We'll first use a geometric argument that actually shows a more general result, that:

${\displaystyle g(\theta )=a\sin(\theta +\lambda _{1})+b\sin(\theta +\lambda _{2})}$ 

is a sinusoidal wave.

By setting ${\displaystyle \lambda _{1}=0^{\circ }\ ,\ \lambda _{2}=90^{\circ }}$  , it will follow that ${\displaystyle f(\theta )=a\sin(\theta )+b\cos(\theta )}$  is sinusoidal.

We use the 'unit circle' definition of sine: ${\displaystyle a\sin(\theta +\lambda _{1})}$  is the y coordinate of a line of length ${\displaystyle a}$  at angle ${\displaystyle \theta +\lambda _{1}}$  to the x axis, from O the origin, to a point A.

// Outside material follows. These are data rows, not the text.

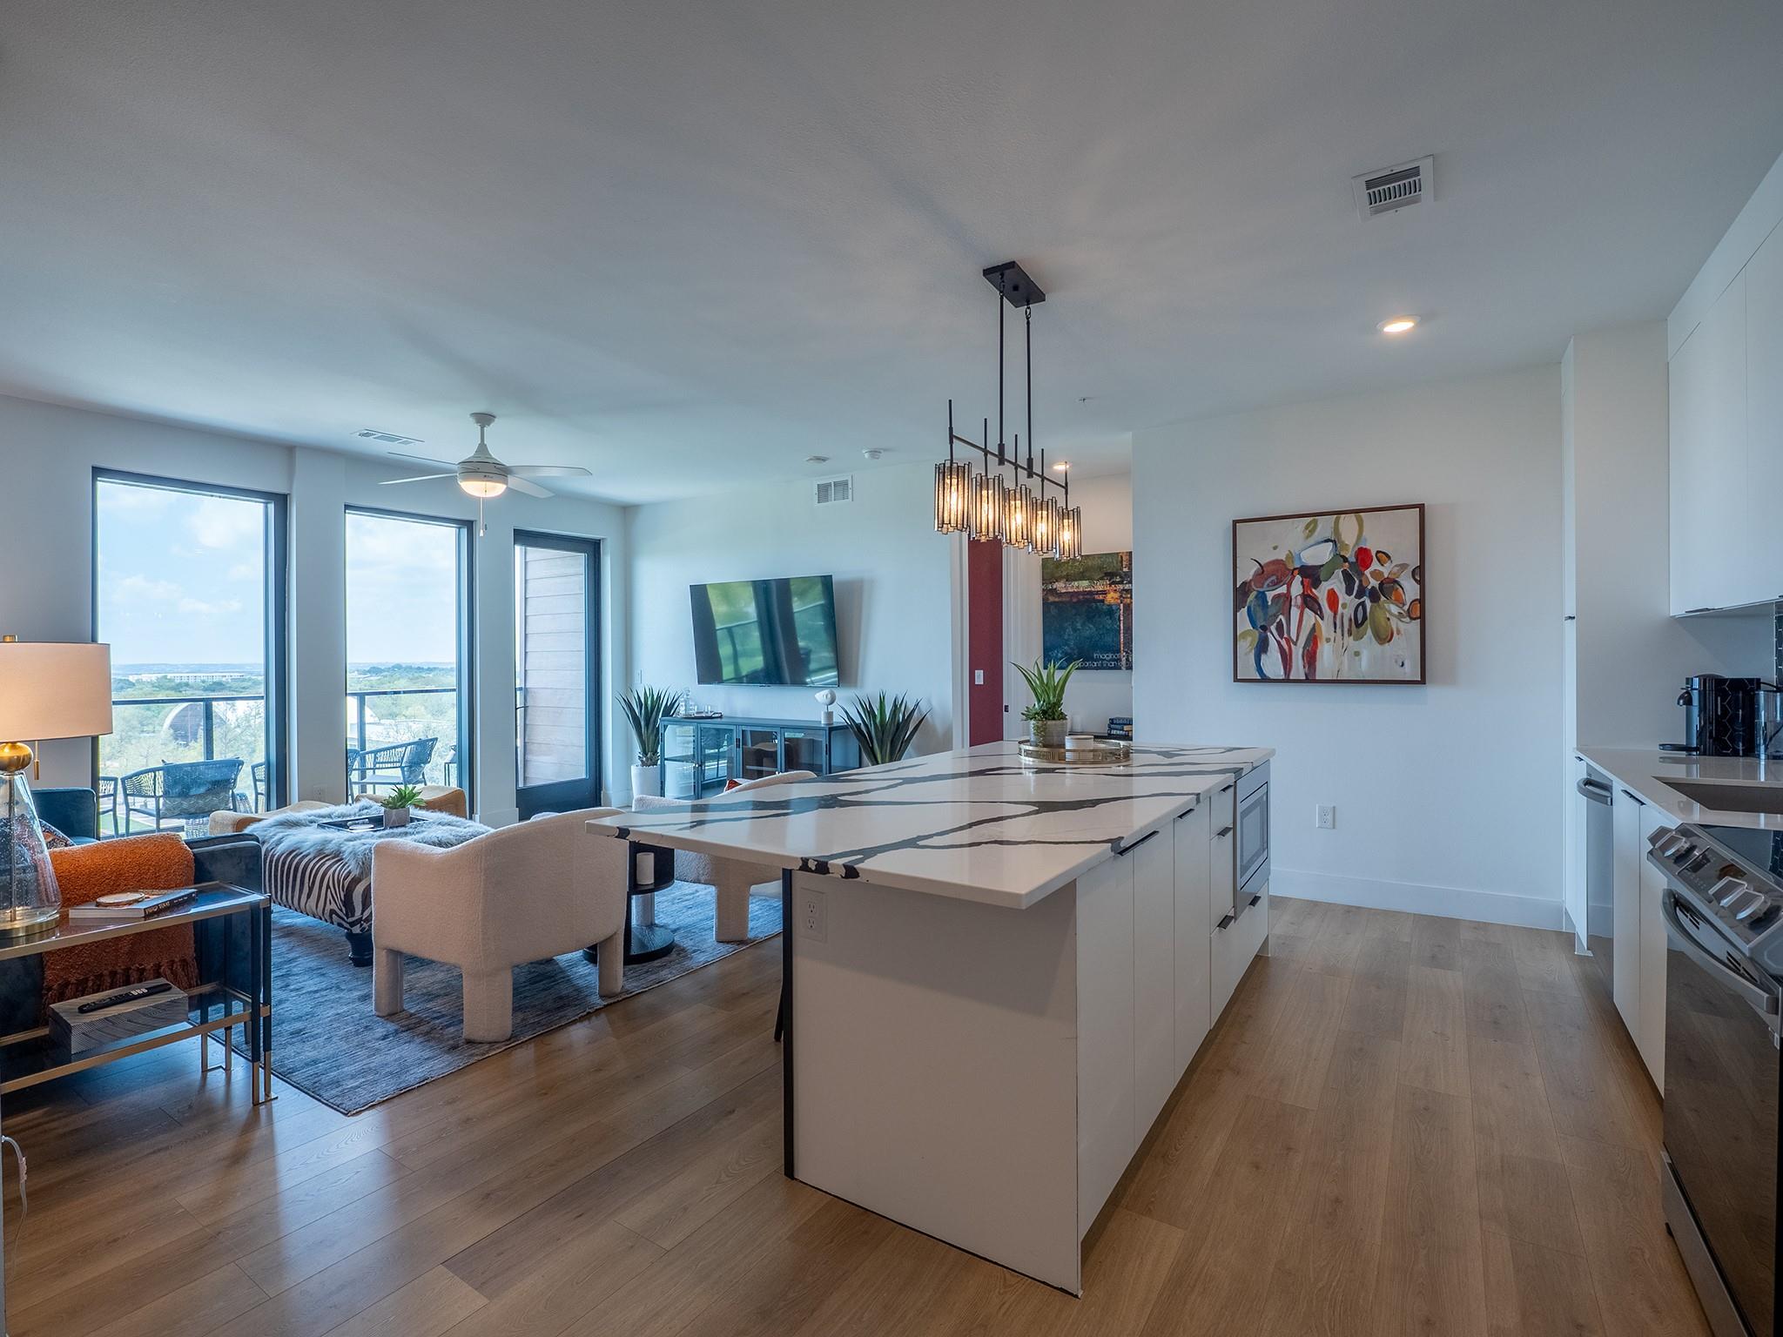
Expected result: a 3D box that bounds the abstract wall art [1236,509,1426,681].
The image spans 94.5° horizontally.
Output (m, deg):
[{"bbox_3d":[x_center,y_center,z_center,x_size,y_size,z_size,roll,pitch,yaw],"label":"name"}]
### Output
[{"bbox_3d":[2.377,-0.385,4.526,0.928,0.939,0.045,0,0,33],"label":"abstract wall art"}]

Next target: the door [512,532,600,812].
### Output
[{"bbox_3d":[-2.898,0.070,7.128,0.090,2.444,0.920,0,0,33],"label":"door"}]

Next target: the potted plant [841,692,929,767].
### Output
[{"bbox_3d":[-0.040,0.737,5.796,0.630,1.150,0.600,0,0,33],"label":"potted plant"}]

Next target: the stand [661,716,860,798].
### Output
[{"bbox_3d":[-1.080,0.874,6.617,1.790,0.880,0.380,0,0,33],"label":"stand"}]

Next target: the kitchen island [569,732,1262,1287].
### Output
[{"bbox_3d":[0.469,0.841,2.901,1.217,0.914,2.693,0,0,33],"label":"kitchen island"}]

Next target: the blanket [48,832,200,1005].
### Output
[{"bbox_3d":[-2.497,0.812,2.636,0.270,0.470,0.370,0,0,33],"label":"blanket"}]

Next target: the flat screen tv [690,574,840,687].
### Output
[{"bbox_3d":[-1.011,-0.279,6.517,1.450,0.830,0.055,0,6,32],"label":"flat screen tv"}]

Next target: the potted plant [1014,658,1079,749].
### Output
[{"bbox_3d":[0.673,0.160,3.542,0.260,0.416,0.260,0,0,33],"label":"potted plant"}]

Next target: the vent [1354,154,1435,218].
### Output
[{"bbox_3d":[1.535,-1.449,2.516,0.204,0.020,0.295,0,0,33],"label":"vent"}]

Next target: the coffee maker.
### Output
[{"bbox_3d":[3.582,0.199,3.558,0.360,0.338,0.160,0,0,33],"label":"coffee maker"}]

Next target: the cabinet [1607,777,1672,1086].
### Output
[{"bbox_3d":[2.611,0.832,2.436,0.590,0.810,0.930,0,0,33],"label":"cabinet"}]

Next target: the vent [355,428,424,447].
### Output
[{"bbox_3d":[-3.172,-1.440,5.208,0.190,0.020,0.365,0,0,33],"label":"vent"}]

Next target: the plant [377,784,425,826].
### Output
[{"bbox_3d":[-2.545,0.702,4.282,0.200,0.225,0.200,0,0,33],"label":"plant"}]

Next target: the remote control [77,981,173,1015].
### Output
[{"bbox_3d":[-2.206,0.956,2.381,0.043,0.020,0.195,0,0,33],"label":"remote control"}]

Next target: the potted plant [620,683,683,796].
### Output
[{"bbox_3d":[-2.112,0.737,7.168,0.570,1.165,0.550,0,0,33],"label":"potted plant"}]

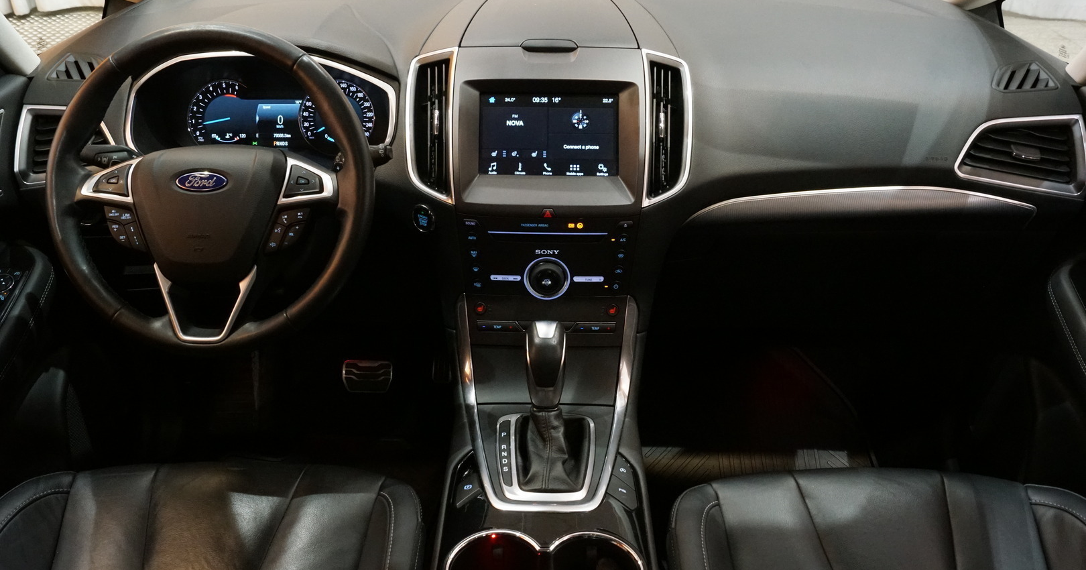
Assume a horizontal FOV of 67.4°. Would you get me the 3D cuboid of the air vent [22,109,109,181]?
[{"bbox_3d":[-0.615,-0.181,1.055,0.122,0.096,0.045,-2,13,-4],"label":"air vent"}]

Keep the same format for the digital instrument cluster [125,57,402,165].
[{"bbox_3d":[-0.371,-0.235,1.085,0.345,0.145,0.060,1,7,0],"label":"digital instrument cluster"}]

We now draw a line ${\displaystyle {\overline {AB}}}$  of length ${\displaystyle b}$  at angle ${\displaystyle \theta +\lambda _{2}}$  (where that angle is measured relative to a line parallel to the x axis). The y-coordinate of ${\displaystyle B}$  is the y-coordinate of ${\displaystyle A}$  plus the vertical displacement from ${\displaystyle A}$  to ${\displaystyle B}$ . In other words its y-coordinate is ${\displaystyle g(\theta )}$ .

However, there is another way to look at the y coordinate of point ${\displaystyle B}$  . The line ${\displaystyle {\overline {OB}}}$  does not change in length as we change ${\displaystyle \theta }$  - all that happens is that the triangle ${\displaystyle \Delta OBA}$  rotates about O. In particular, ${\displaystyle {\overline {OB}}}$  rotates about O.

Hence, the y-coordinate of ${\displaystyle B}$  is a sinusoidal function (we can see this from the 'unit circle' definition mentioned earlier). The amplitude is the length of ${\displaystyle {\overline {OB}}}$  and the phase is ${\displaystyle \lambda _{1}+\angle BOA}$  .

The algebraic argument is essentially an algebraic translation of the insights from the geometric argument. We're also in the special case that ${\displaystyle \lambda _{1}=0}$ and ${\displaystyle \angle OAB=90^{\circ }}$  . The x's and y's in use in this section are now no longer coordinates. The 'y' is going to play the role of ${\displaystyle \lambda _{1}+\angle BOA}$  and the 'x' plays the role of ${\displaystyle \theta }$  .

We define the angle y by ${\displaystyle \tan(y)={\frac {b}{a}}}$  .

By considering a right-angled triangle with the short sides of length a and b, you should be able to see that

${\displaystyle \sin(y)={\frac {b}{\sqrt {a^{2}+b^{2}}}}}$  and ${\displaystyle \cos(y)={\frac {a}{\sqrt {a^{2}+b^{2}}}}}$  .

${\displaystyle {\begin{aligned}f(x)&=a\sin(x)+b\cos(x)\\&={\sqrt {a^{2}+b^{2}}}\left({\frac {a}{\sqrt {a^{2}+b^{2}}}}\sin(x)+{\frac {b}{\sqrt {a^{2}+b^{2}}}}\cos(x)\right)\\&={\sqrt {a^{2}+b^{2}}}{\Big (}\sin(x)\cos(y)+\cos(x)\sin(y){\Big )}\\&={\sqrt {a^{2}+b^{2}}}\sin(x+y)\\&=A\sin(x+\phi )\end{aligned}}}$  ,

which is (drum roll) a sine wave of amplitude ${\displaystyle A={\sqrt {a^{2}+b^{2}}}}$  and phase ${\displaystyle \phi =y}$ .